Command for dumping DDL to script file:
—impdp username/password directory=default tables=test.big1,test.big2,test.big3,test.big4 sqlfile=script_ddl.sql include=constraint,index,grant
a script file is placed in your current directory named “script_ddl.sql”
Once the ddl are dumped just modify the ddl with higher DOP for index creation and enable novalidate on constraints in the script file. Edit the file in vi editor.Split the index, constraint and grant in separate files and run it.
Substitute “noparallel” or “parallel 1” with “parallel 16” on all ddl
The degree of parallel is calculated by total size of objects / filesize
Note1: Degree of parallelism is dependent on the number of cores of CPU on your server.This server has 48 cores.If your server has less cores then you can give ‘parallel 8’
Substitute “enable” to “enable novalidate”

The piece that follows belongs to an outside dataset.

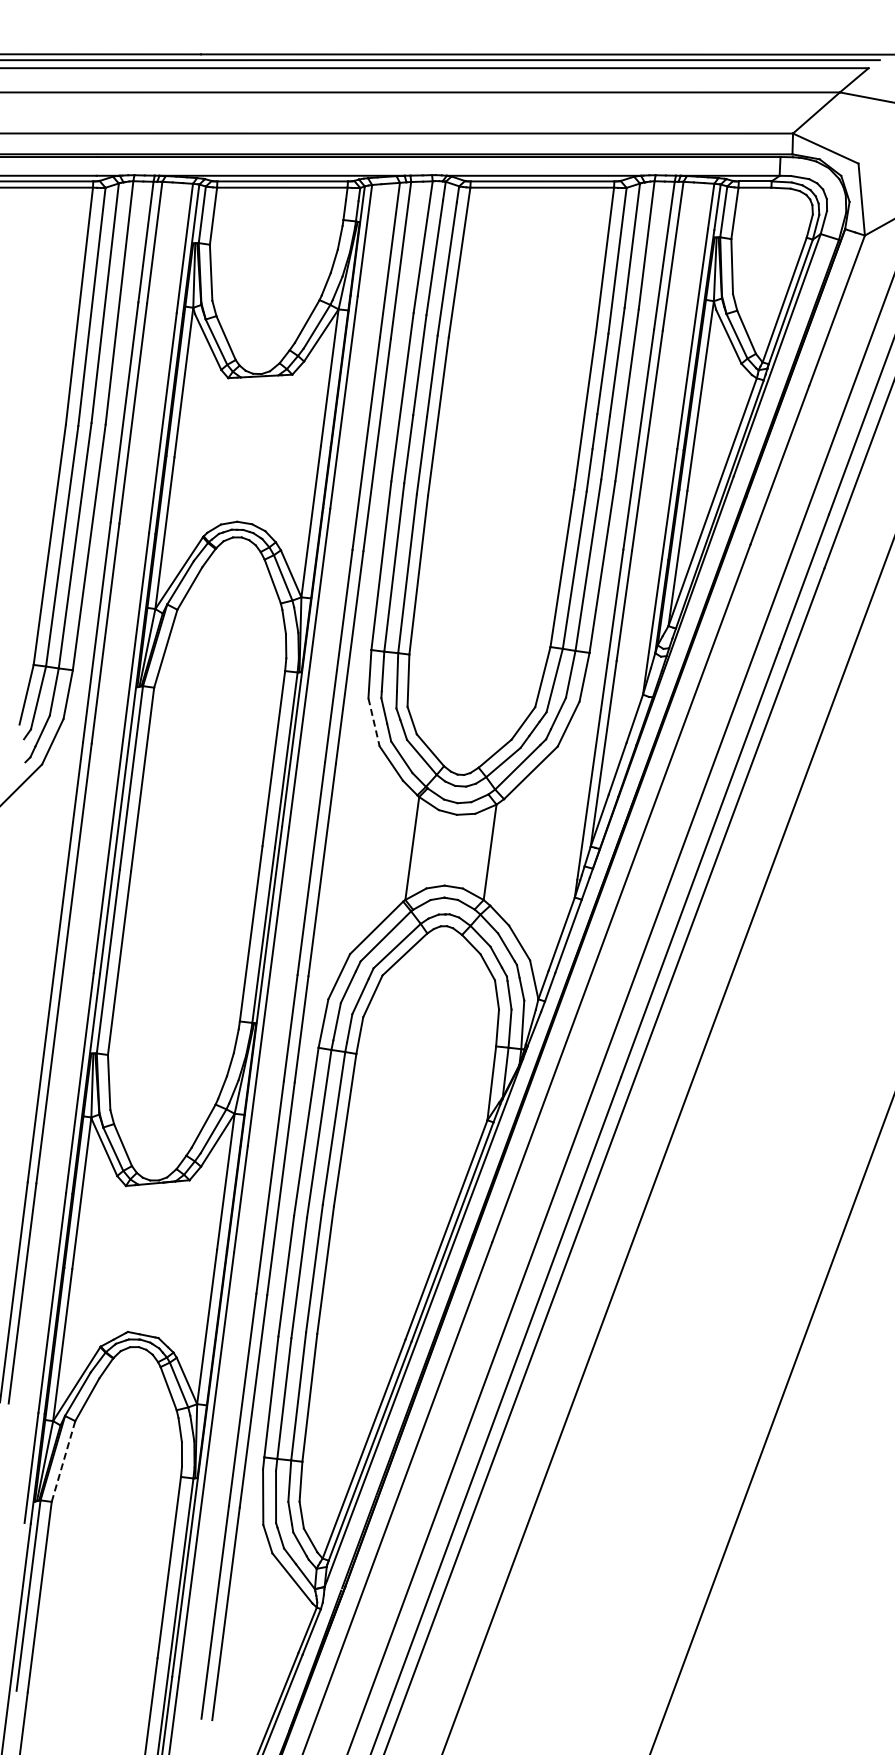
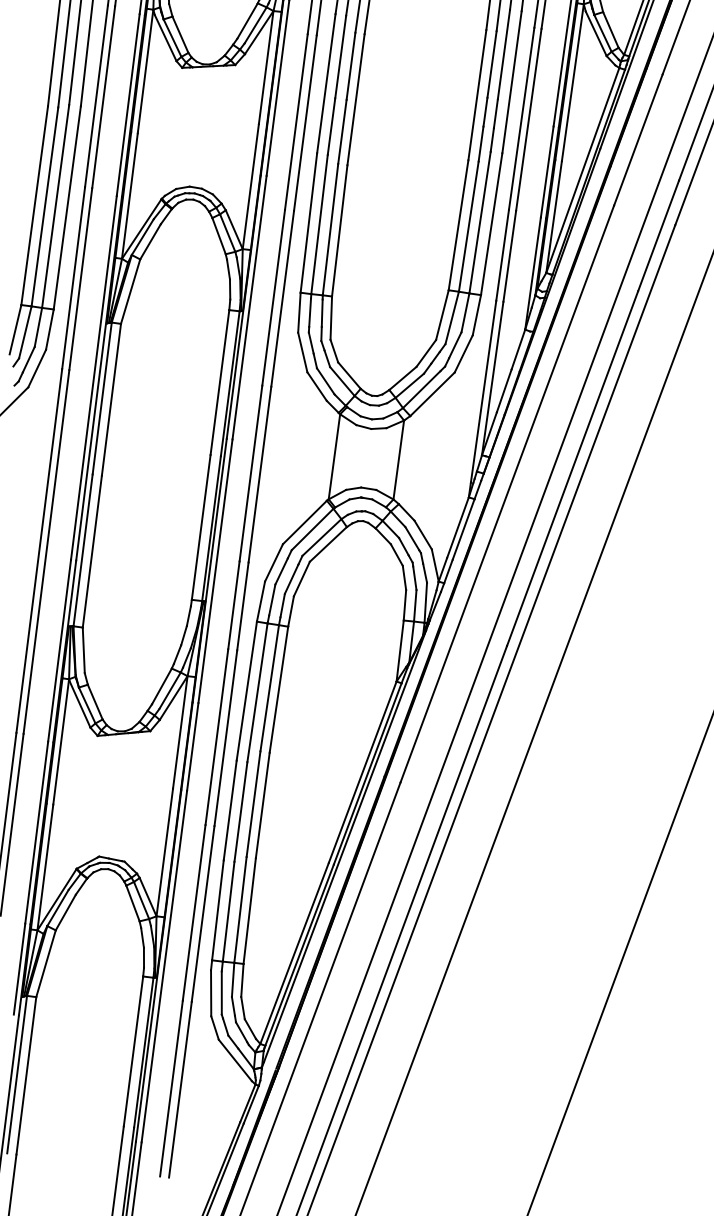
line: (374, 722) -> (303, 352), dashed -> solid
line: (63, 1461) -> (46, 963), dashed -> solid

Note2: ‘Enable novalidate’ can be used in case of emergency like business hours for faster import.After constraints are imported without validation,you can ‘enable validate’ leisurely so that there will not be application user complaint.
Eg: ~] vi script_ddl.sql
—set timing on;
—create index "test"."big1_ind" on "test"."big1"("row1","row2","row3" DESC) PCTFREE 10 INITRANS 2 MAXTRANS 255 STORAGE(INITIAL 65536 NEXT 1048576 MINEXTENTS 1 MAXEXTENTS 2147483645 PCTINCREASE 0 FREELISTS 1 FREELIST GROUPS 1 BUFFER_POOL DEFAULT FLASH_CACHE DEFAULT CELL_FLASH_CACHE DEFAULT) TABLESPACE "dev1" parallel 16;
—alter index "test"."big1_ind" parallel 16;
—alter table "test"."big1" add constraint "big1_pk" primary key("row11","row12","row13") using index "test"."big1_ind" enable novalidate;
use “sqlplus” to import the constraints and indexes
—nohup sqlplus username/password@script_ddl.sql
Time taken to import without constraints and indexes:
22-DEC-18 22:10:33.991: Job “SYSTEM”.”SYS_IMPORT_TABLE_02″ successfully completed at Thu Dec 22 22:10:33 2018 elapsed 0 00:48:04
Time until index and constraint validated:
Table data without metadata like constraints and indexes get import faster.
Major time spent on validating constraints and importing indexes. we reduce the time by not validating the constraints and creating index with parallelism.
index altered
elapsed time: 06:30:00 hours
For faster import,we can enable novalidate to import first and then we can validate constraint.
After the process, validate constraints by replacing “enable validate” on the script_ddl.sql file if there are performance issues.
This approach saved 9 hours from the previous method.
2)Again do the import process by firing the import parallely for four tables with four putty sessions at the same time.Follow the same process 1) but split the tables.
impdp tables=big1
impdp tables=big2
impdp tables=big3
impdp tables=big4
this approach reduced 30 mins from previous method.
elapsed time: 06:01:00 hours
The methods shown are tested in a different environment.The performance varies based on the configuration of the system.There is no guarantee of speed.Please test it in POC before refreshing in production or development.
THANK YOU !! Hope you enjoyed the post